毎日目にする心音が消えることが何よりも怖くて、
早く時間が進んで欲しい。
1ミリでも1グラムでもいいから、成長して欲しい。
だから、すがるように編み物に向かい
お腹の中の命と、手の中の編み目とをリンクせさて
ひと編みひと編み、
そのわずかに増える編み目を
我が子の成長に見立てて、
時間の経過と成長を確かめるように編みました。
やがて、
自分ではどうすることもできない
いう状況に、慣れたのか、諦めたのか、
入院生活を楽しむ方へとシフトしていきました。
私の病院のベッド横の一角は
毛糸棚となり、編み物の本が並び
まるで小さなアトリエのような空間ができました。
そして、病院の配慮で息子も会いに来られるようになり、
病室の小さなベッドの上は窮屈で楽しくて、
そこで昼寝する息子の隣で編み物をするという
まるで我が家のような時間を、
束の間過ごせるようになりました。
その幸せな時間が、
転院や、救急搬送や、
国立病院での検査や
日々研修医の検査や、
まるで『人体実験』のような日々を
人らしく過ごせるように支えてくれました。
幸福と緊張の間を激しく行き来する入院生活の中で
病室はアトリエ。
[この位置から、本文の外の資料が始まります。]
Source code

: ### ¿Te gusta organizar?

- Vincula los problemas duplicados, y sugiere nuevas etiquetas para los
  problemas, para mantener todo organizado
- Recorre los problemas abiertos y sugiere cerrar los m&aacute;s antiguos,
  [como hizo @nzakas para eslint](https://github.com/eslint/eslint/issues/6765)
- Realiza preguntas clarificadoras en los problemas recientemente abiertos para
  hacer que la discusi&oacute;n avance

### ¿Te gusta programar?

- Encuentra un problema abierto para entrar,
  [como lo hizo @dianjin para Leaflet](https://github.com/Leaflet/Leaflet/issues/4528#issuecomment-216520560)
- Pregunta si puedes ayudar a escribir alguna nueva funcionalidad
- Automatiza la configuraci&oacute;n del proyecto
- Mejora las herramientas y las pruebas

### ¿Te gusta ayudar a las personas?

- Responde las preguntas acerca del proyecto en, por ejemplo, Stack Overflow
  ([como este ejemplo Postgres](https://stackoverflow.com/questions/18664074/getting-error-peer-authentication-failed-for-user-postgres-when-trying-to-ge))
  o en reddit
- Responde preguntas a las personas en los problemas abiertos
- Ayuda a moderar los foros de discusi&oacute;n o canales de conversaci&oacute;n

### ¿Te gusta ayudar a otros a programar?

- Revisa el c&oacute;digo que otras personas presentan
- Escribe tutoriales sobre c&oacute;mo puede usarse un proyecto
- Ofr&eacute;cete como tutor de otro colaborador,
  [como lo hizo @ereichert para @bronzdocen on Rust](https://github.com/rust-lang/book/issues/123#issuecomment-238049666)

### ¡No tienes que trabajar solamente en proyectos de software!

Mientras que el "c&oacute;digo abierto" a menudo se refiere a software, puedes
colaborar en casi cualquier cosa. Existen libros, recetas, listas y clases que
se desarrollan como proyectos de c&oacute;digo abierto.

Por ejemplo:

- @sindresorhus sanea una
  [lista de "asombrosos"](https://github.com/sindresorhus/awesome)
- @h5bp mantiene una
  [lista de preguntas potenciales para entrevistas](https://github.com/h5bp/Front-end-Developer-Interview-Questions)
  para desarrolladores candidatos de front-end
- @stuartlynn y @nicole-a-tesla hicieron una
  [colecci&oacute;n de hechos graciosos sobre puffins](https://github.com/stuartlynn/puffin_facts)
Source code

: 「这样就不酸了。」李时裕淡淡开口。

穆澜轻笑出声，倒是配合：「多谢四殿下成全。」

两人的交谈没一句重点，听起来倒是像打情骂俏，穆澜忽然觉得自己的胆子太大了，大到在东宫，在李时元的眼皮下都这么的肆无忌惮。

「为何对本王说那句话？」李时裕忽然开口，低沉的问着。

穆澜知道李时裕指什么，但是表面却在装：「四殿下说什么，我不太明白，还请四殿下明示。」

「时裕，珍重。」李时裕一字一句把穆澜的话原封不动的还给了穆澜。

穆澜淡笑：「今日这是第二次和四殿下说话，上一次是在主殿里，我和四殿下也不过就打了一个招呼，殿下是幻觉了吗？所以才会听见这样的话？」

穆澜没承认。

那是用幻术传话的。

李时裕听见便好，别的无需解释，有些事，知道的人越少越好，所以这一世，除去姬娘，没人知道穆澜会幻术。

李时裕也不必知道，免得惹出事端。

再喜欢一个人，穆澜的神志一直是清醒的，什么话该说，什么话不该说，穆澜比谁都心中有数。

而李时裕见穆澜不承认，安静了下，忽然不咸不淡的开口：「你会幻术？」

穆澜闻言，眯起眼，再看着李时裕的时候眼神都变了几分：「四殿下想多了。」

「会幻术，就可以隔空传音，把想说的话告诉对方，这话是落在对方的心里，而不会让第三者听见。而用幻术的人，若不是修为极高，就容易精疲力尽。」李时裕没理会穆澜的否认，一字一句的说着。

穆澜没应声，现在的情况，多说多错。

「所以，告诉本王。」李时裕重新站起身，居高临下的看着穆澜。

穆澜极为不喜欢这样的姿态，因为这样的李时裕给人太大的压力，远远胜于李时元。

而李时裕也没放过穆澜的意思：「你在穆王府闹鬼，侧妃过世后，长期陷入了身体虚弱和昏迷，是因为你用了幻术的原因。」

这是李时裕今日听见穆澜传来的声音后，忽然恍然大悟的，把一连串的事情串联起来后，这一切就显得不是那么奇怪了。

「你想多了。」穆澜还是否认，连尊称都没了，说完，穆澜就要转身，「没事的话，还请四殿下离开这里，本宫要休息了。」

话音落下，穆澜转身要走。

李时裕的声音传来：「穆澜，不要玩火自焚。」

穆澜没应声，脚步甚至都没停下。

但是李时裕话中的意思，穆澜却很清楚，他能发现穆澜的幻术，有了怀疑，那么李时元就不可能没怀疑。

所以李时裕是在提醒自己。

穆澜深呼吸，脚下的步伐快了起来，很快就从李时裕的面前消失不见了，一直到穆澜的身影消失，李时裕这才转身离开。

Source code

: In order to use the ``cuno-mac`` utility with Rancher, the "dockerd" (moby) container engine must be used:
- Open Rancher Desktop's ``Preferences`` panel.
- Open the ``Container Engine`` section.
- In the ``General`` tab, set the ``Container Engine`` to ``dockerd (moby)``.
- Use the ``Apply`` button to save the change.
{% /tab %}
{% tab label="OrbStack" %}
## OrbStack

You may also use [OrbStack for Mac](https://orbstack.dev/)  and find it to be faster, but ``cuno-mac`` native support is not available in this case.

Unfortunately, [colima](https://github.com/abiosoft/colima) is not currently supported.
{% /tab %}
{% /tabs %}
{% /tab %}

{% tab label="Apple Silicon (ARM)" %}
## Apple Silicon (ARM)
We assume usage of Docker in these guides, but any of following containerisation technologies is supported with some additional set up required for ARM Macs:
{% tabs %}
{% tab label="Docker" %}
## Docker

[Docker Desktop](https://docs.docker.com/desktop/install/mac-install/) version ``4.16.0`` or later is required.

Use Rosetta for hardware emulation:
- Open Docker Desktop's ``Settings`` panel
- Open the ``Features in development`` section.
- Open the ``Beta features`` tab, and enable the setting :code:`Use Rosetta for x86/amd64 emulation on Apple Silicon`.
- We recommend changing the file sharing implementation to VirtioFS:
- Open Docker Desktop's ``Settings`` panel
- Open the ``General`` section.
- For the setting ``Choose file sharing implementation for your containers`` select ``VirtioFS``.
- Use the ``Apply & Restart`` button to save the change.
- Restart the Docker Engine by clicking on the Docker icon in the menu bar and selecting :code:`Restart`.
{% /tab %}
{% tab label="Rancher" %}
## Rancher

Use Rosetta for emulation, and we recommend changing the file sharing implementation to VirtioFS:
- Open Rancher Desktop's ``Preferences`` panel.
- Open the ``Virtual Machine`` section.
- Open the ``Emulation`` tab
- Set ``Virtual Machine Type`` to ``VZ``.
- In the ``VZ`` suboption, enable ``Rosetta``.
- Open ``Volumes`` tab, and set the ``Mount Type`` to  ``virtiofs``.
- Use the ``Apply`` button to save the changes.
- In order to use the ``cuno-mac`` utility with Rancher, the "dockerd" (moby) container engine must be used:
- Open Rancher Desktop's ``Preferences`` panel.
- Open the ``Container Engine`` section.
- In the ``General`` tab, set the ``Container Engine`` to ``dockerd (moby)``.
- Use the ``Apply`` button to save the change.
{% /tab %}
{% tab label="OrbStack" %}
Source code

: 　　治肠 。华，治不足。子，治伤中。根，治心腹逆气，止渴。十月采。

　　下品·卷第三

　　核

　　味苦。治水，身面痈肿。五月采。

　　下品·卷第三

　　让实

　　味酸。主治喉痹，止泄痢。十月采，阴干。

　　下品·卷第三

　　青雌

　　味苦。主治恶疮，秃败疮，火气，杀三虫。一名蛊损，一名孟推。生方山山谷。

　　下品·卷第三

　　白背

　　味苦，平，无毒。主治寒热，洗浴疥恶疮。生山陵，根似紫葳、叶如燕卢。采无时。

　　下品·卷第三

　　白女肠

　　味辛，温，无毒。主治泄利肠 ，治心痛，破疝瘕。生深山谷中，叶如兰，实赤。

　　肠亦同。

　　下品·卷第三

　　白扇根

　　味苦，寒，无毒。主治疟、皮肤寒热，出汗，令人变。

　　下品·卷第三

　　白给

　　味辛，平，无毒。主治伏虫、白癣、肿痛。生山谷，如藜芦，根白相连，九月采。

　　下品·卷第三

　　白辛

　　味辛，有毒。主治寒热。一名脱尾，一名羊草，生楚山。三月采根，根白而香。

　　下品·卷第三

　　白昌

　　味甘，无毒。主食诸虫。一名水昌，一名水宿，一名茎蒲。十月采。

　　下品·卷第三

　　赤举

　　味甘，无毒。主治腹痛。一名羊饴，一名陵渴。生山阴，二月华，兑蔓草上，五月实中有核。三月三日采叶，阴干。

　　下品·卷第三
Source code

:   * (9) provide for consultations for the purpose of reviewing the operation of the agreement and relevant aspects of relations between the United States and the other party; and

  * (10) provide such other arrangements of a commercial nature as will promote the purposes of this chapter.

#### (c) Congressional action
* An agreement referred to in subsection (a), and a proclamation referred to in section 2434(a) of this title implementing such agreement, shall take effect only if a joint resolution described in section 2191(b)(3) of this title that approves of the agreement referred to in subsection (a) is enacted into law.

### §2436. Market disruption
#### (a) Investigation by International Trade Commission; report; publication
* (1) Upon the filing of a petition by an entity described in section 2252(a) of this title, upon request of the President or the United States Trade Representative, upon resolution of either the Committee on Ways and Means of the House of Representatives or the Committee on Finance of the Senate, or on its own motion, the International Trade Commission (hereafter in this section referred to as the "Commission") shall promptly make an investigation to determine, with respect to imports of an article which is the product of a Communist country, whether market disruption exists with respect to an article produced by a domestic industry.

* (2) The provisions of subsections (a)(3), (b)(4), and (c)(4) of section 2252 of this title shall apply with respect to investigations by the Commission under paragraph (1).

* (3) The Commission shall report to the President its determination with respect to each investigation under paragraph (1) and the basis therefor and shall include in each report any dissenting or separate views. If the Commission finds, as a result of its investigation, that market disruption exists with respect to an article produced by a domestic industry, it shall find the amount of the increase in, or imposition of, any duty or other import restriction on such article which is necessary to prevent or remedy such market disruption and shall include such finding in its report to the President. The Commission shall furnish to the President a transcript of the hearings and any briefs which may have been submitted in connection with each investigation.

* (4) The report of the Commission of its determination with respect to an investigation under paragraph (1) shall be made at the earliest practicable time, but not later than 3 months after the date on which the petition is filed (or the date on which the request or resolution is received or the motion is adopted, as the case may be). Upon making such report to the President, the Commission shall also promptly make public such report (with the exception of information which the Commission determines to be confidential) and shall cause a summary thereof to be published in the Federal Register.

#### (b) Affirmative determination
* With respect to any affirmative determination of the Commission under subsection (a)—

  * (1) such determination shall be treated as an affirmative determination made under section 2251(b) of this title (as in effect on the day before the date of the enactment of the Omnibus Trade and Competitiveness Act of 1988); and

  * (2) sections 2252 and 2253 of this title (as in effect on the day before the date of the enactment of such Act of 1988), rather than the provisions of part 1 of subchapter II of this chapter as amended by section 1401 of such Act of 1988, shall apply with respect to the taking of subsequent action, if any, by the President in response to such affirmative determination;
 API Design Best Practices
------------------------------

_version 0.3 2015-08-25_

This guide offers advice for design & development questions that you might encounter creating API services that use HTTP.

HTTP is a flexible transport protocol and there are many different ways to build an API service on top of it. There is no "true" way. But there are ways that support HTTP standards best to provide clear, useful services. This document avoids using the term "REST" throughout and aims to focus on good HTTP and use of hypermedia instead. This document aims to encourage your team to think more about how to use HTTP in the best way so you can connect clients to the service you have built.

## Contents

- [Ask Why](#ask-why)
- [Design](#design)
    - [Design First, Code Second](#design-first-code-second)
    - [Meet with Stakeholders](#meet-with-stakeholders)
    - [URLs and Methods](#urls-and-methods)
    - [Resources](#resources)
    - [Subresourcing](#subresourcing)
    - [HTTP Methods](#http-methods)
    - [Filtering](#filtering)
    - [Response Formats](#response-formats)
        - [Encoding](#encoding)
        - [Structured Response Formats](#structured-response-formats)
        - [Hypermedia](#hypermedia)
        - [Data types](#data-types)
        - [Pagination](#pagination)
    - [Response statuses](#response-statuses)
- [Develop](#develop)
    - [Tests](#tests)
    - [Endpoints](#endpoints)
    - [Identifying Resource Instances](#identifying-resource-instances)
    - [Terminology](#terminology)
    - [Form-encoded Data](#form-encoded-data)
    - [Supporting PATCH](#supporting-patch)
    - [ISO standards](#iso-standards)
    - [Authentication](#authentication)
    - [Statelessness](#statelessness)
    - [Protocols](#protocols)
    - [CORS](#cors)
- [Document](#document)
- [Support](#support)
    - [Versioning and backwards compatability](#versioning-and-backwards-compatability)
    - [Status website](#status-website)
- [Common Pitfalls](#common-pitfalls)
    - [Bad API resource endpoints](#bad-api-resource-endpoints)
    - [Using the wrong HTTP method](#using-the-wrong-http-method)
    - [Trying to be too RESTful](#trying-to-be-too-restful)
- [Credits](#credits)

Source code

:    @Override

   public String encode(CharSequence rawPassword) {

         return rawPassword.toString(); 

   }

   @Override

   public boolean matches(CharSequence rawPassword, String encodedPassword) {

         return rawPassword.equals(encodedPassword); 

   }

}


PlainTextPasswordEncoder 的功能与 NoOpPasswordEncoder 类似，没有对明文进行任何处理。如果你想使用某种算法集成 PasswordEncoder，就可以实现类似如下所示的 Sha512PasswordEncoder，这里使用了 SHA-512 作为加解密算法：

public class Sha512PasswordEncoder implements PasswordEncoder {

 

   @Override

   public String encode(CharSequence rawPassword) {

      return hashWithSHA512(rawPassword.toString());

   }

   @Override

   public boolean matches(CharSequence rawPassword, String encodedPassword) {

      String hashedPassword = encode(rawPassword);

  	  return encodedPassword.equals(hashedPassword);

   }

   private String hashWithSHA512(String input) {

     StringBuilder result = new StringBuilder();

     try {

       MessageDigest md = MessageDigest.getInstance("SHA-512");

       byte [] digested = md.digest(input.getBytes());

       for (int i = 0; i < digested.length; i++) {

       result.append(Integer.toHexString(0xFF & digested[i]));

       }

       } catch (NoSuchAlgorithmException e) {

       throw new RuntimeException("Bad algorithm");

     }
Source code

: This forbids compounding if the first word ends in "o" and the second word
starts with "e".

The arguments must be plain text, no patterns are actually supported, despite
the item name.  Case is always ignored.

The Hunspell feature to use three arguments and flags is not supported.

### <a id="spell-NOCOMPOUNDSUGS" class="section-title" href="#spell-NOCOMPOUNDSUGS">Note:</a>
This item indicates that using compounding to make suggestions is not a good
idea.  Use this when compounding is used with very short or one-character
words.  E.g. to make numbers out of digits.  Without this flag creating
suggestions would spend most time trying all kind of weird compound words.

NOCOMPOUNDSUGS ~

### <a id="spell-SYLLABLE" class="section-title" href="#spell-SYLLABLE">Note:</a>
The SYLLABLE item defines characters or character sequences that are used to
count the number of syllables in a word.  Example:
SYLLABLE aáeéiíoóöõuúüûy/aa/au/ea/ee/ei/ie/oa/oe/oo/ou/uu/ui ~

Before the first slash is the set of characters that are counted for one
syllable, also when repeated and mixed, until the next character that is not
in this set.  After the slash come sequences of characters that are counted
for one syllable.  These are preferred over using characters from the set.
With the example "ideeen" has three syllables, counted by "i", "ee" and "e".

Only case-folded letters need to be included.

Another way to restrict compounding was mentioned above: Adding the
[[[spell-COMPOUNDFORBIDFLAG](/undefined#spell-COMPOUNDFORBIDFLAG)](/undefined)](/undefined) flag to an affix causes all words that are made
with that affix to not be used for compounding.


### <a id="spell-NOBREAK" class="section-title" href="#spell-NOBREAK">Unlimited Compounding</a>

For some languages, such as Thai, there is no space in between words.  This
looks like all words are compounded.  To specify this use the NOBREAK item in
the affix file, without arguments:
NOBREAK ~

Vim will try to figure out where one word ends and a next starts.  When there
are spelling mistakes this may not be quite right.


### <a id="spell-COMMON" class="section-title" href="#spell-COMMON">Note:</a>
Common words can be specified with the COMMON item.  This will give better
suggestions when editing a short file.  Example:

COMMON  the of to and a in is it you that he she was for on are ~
私がいる空間が我が家
と思えるようになり、
MFICU(母体胎児集中治療室)でも
快適さを見出せた時には、
状況の緊急度とは裏腹に、
この先、どこに運ばれたって怖くないや
もうどこでも生きていける
そんな妙な自信さえ備っていました。
そして、
入院生活も悪くないな
と思い始めた頃に、
無事双子出産となったのでした。



今度は自分のために、そして…
それから6年。
また編み物を再開したのは、
自分のために編みたくなった
からです。
今度は、あの管理入院の日々が羨ましく思えるほど
騒々しい日常の中で、自分の空間を作る、
いわば『結界を張る』という意味で、
編み物に没頭しました。
手と編み針が一体となってリズムを刻む時
私は無我の境地に行けます。
編み物は、私にとって瞑想となりました。
どんなに騒々しくとも
どんな場所にいても、
一度編み物を始めれば、
そこは私だけの空間になる。
入院中に培った奥義は、
環境が変わった今も、私を支えてくれます。
その私空間の中で作られたものは、
私を驚くほど心地よくしてくれました。
それまでは、子供のためだけに編んでいた物を
初めて自分が身に纏った時、
それはまるで
優しい手で包み込まれるかのような
癒やされる感覚を味わったのです。
帝王切開の傷跡も、
手術や検査で、痛みや恐怖を感じた
あらゆる体の部位が、肌が、記憶が、
物のように扱われた悲しみが、
自分で編んだ物によって、癒されていく。
過去の私ごと、今の私を包み込んでくれる。
編み物に限らず、手仕事には、
その動作自体にも、作られた物にも
人を癒す力が宿るのでしょう。
この優しい力に救われたからこそ、
今度はこれを伝え、共有していきたいと思うのです。